• WHAT YOU SHOULD DO
Copy word for word the stretch of the espresso forum thread from "If the coffee" through "(Mar 4, 2013)".

• READING PASSAGE
Content starts
My technique is always the same!


----------



## chimpsinties (Jun 13, 2011)

If your grind is dodgy then this will affect distribution and this in turn could throw your tamp off.


----------



## jeebsy (May 5, 2013)

truecksuk said:


> When dialling in, do you guys actually manage to get variables spot on with each shot?
> 
> ie. 17g = 26-28g coffee in 25-30 secs?


Is this a good starting point? I'm getting a bit confused with all the numbers in this thread. Won't be starting with my machine for this first time till next week so now is a good time to get things ironed out.

Sent from my HTC One S using Tapatalk 2


----------



## truecksuk (Sep 22, 2011)

It is indeed. Again, as the guys said, it can vary depending on your coffee and taste preference.


----------



## garydyke1 (Mar 9, 2011)

truecksuk said:


> When dialling in, do you guys actually manage to get variables spot on with each shot?
> 
> ie. 17g = 26-28g coffee in 25-30 secs?
> 
> ...


If the coffee is properly rested then I can get shots within 1g output for the same dose & time. However after a few hours humidity levels might have changed in the kitchen (washing machine/oven/weather etc) and then grind setting might need a tiny tweek


----------



## Gangstarrrrr (Mar 4, 2013)

I personally think volume is a very misleading measure, especially when you consider the crema can vary so much.

I weigh in and weigh most of the time on the way out.

21-22g in, 36-42g out. The magic 1.6 ratio suggests around 35g for what I dose. I have to tell myself not to let it overrun as the amount of liquid seems so little!


----------



## MWJB (Feb 28, 2012)

Gangstarrrrr said:


> The magic 1.6 ratio suggests around 35g for what I dose. I have to tell myself not to let it overrun as the amount of liquid seems so little!


Indeed, the object is to get a good/preferable level of extraction, rather than a specific volume out. If the extraction is good, the flavour will reflect this, volume can then be adjusted by bypassing (dilution) if required...which will make it weaker/less concentrated, but retain the flavour profile.


----------



## Big Tony (Dec 18, 2012)

Sorry for the late reply... 16hr days at work!! Joy..

anyway, I'm using a rattle ware shot pitcher which measures 3oz total volume.

I understand the concept behind weighing shots a little more but find it difficult due to the difference in opinion. My current technique returns 2oz in 27 seconds but that weighs around 60g. I find most of those double shots to be pleasant and palatable so tightening the grind to return less volume seems out of the norm....but I'll give it a go


----------



## chimpsinties (Jun 13, 2011)

You mustn't have much crema then cos when I use that rattleware jug I get about 30g from 2oz

Sent from my HTC One X using Tapatalk 2


----------



## chimpsinties (Jun 13, 2011)

Here you go. 18g in and 25g out of Rave Italian job. Plus its the end of the bag so the crema has settled down a bit by now. It's just shy of the 2oz mark. I think lots of people worry too much about getting lots of espresso out. Focus on taste. If you want more, make two. Haha!


















Sent from my HTC One X using Tapatalk 2


----------



## autopilot (Apr 4, 2013)
Content ends
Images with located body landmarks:
Content starts
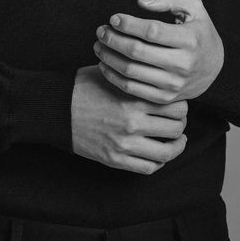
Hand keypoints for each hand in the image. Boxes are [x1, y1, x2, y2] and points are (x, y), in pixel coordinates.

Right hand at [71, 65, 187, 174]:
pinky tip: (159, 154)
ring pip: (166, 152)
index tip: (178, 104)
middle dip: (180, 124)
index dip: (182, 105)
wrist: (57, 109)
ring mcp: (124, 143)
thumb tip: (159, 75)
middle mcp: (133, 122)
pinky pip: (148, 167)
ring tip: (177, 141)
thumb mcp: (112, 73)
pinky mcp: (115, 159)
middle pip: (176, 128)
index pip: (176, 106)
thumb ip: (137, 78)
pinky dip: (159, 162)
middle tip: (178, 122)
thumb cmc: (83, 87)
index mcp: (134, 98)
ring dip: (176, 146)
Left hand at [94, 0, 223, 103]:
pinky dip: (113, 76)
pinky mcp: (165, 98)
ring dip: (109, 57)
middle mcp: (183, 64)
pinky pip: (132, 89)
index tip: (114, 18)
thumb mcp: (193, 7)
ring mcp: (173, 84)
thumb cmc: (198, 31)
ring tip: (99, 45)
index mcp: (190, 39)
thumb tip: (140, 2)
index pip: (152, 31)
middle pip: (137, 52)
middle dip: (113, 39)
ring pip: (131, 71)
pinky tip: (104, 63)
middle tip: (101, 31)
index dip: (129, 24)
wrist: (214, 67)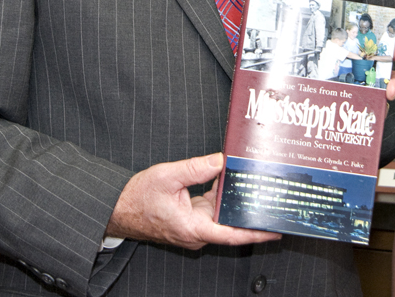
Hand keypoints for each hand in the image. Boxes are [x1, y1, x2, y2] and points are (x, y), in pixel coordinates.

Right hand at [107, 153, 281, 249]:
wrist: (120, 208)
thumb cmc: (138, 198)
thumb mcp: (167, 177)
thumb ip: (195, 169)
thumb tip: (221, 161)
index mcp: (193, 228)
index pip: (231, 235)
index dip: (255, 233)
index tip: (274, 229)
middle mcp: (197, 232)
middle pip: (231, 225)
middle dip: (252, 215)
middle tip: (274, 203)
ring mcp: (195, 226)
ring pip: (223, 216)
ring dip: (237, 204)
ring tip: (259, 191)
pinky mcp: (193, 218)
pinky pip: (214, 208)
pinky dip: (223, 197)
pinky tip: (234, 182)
Content ends
• ANSWER BOX
If the coffee is properly rested then I can get shots within 1g output for the same dose & time. However after a few hours humidity levels might have changed in the kitchen (washing machine/oven/weather etc) and then grind setting might need a tiny tweek


----------



## Gangstarrrrr (Mar 4, 2013)